En noviembre de 2025, Jeff Bezos y su empresa Blue Origin finalmente pusieron los pies —o más bien, los motores— donde llevan prometiendo desde hace años: el espacio orbital. El 13 de noviembre, el cohete New Glenn completó con éxito su segundo vuelo, enviando las sondas gemelas ESCAPADE de la NASA rumbo a Marte y, de paso, aterrizando su primera etapa en la barcaza «Jacklyn» en medio del Atlántico. Un logro nada desdeñable si consideramos que solo SpaceX había conseguido algo parecido, y a ellos les llevó muchos más intentos perfeccionar la técnica.
La cuestión es que toda esta pirotecnia involuntaria tiene implicaciones serias para la NASA y sus planes de volver a la Luna. El programa Artemis depende de Starship como módulo de aterrizaje lunar, y la logística es endiabladamente compleja: SpaceX necesita lanzar entre diez y veinte vuelos de tanqueros para repostar el módulo en órbita terrestre antes de enviarlo a la Luna, una maniobra de reabastecimiento criogénico que jamás se ha intentado. Si ya les cuesta mantener la nave intacta durante el ascenso, la perspectiva de coordinar docenas de vuelos sin fallos resulta, como mínimo, optimista.

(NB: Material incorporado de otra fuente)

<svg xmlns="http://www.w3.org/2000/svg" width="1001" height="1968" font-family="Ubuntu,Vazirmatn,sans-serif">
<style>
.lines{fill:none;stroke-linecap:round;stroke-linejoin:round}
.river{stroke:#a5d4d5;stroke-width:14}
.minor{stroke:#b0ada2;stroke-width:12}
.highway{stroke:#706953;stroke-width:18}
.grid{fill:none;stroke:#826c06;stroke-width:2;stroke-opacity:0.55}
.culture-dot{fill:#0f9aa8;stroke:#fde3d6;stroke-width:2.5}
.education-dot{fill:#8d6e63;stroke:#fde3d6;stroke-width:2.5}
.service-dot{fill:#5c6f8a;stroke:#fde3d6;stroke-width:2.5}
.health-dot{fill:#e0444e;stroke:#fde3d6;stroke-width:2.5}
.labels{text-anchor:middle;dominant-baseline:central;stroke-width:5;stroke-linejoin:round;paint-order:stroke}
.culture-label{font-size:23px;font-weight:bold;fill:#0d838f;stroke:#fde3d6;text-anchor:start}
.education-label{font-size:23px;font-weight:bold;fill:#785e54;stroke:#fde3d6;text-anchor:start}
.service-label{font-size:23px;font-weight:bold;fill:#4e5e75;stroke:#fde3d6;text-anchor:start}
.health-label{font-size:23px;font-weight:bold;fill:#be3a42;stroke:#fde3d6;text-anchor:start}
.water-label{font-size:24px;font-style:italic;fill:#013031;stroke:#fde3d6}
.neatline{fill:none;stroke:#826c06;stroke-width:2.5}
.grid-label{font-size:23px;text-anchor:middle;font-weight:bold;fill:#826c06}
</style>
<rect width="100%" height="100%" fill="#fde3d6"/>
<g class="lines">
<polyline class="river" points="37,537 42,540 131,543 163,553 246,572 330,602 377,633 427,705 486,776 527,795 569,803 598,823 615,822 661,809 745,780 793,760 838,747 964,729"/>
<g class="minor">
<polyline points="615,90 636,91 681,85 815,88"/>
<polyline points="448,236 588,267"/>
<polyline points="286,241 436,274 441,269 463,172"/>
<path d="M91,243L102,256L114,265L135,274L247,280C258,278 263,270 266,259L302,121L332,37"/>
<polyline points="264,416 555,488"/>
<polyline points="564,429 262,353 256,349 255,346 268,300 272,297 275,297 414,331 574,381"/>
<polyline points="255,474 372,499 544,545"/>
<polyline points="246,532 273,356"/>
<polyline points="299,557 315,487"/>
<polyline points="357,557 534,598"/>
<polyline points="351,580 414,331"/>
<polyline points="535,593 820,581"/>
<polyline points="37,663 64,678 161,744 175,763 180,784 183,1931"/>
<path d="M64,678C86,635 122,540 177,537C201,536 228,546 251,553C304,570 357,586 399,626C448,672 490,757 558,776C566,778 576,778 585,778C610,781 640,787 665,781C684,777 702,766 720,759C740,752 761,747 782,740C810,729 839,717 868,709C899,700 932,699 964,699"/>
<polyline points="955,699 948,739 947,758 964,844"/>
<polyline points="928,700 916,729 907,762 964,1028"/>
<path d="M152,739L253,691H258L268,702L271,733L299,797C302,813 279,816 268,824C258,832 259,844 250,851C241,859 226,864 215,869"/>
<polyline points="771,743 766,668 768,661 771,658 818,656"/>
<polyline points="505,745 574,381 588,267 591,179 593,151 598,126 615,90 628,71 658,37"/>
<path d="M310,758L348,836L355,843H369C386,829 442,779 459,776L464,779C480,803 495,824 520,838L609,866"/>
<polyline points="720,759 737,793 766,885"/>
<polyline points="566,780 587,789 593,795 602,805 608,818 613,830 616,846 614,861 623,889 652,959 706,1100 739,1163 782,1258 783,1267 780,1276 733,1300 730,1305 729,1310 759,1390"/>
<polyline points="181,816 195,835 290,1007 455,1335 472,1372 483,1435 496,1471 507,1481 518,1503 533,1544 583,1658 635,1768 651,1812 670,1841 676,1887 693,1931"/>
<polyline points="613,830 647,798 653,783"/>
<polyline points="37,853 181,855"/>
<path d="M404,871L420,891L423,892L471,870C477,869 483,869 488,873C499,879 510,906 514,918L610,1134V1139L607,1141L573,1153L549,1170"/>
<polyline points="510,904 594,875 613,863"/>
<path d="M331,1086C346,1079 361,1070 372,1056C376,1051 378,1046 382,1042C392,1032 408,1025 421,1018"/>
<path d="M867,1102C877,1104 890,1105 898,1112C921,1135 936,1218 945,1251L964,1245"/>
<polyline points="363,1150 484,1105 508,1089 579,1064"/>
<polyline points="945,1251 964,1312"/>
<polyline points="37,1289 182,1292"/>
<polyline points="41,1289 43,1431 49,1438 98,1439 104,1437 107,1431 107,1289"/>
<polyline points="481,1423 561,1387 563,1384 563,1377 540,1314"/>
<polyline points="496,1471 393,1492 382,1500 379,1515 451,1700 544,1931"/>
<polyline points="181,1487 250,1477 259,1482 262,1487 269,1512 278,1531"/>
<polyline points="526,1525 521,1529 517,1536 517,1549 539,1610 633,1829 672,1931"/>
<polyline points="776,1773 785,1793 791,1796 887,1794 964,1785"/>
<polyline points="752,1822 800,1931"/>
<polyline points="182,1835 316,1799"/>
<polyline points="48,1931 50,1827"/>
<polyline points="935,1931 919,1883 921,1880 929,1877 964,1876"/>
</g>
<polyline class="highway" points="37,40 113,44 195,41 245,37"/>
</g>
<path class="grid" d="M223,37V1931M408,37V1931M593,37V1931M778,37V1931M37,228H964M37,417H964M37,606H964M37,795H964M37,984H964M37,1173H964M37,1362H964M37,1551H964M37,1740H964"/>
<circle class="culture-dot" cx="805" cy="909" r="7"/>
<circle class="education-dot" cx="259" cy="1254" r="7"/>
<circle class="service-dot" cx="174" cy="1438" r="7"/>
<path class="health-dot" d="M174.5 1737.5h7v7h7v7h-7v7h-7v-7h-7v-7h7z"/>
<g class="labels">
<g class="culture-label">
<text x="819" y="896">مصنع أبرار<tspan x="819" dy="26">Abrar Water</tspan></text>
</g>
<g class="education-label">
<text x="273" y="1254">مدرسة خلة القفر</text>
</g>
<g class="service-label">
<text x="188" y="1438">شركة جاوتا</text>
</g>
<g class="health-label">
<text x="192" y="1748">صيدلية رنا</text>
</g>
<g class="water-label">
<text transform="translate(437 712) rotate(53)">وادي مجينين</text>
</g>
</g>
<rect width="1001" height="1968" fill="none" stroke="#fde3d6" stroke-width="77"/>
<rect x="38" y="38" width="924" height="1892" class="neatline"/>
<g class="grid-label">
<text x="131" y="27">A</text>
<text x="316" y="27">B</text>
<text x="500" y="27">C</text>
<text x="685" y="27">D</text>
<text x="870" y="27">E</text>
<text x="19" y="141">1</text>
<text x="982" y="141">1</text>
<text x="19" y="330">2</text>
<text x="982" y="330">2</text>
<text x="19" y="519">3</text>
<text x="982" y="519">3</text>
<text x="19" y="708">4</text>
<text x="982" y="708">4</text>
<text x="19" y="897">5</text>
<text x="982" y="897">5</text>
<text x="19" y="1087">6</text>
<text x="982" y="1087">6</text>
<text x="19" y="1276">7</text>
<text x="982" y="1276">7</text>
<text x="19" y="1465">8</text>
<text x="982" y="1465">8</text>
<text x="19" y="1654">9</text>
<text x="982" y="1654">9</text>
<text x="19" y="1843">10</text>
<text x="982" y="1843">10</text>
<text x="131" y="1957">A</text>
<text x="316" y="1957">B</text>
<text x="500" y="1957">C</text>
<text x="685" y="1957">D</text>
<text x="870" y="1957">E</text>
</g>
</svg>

No es de extrañar que en octubre de 2025 la NASA anunciara que reabriría la licitación del módulo de aterrizaje lunar, originalmente ganada por SpaceX. Exadministradores de la agencia como Charles Bolden y Jim Bridenstine llevan tiempo insistiendo en que deberían reforzar el uso de sistemas ya probados como el SLS y Orión, y desarrollar un aterrizador alternativo con la urgencia de una «prioridad de seguridad nacional». La fecha oficial de Artemis III sigue siendo mediados de 2027, pero prácticamente nadie en el sector se la cree.
Mientras tanto, China avanza con su propio programa lunar. En marzo de 2024 anunciaron planes para alunizar taikonautas «en la década de 2030», con una arquitectura que recuerda a la era Apolo pero con tecnología moderna. Ya han depositado tres sondas robóticas en la Luna y lanzado satélites de comunicaciones para cubrir el lado oculto. Eso sí, también ellos enfrentan el desafío del reabastecimiento orbital, algo que tampoco han probado.
La rivalidad Bezos-Musk añade una capa más al drama. SpaceX lleva más de una década dominando el mercado de lanzamientos comerciales, batiendo récords año tras año. Blue Origin, en cambio, se centró inicialmente en turismo suborbital con su pequeño New Shepard y ahora entra tardíamente al juego orbital pesado. New Glenn tiene capacidad intermedia: unos 45 toneladas a órbita baja en modo reutilizable, frente a las 30 de Falcon Heavy o las 100-150 planeadas para Starship. El éxito reciente demuestra que Blue Origin puede competir, aunque todavía les falta camino para igualar el volumen de operaciones de SpaceX.
Lo que está claro es que la carrera lunar del siglo XXI se parece poco al sprint de los años sesenta. Aquello fue pura geopolítica de Guerra Fría; esto es un maratón tecnológico donde las promesas abundan más que los cohetes que funcionan. Y en un campo donde cada explosión sale en directo y cada retraso se mide en miles de millones de dólares, la distancia entre el PowerPoint y la realidad se hace cada vez más evidente.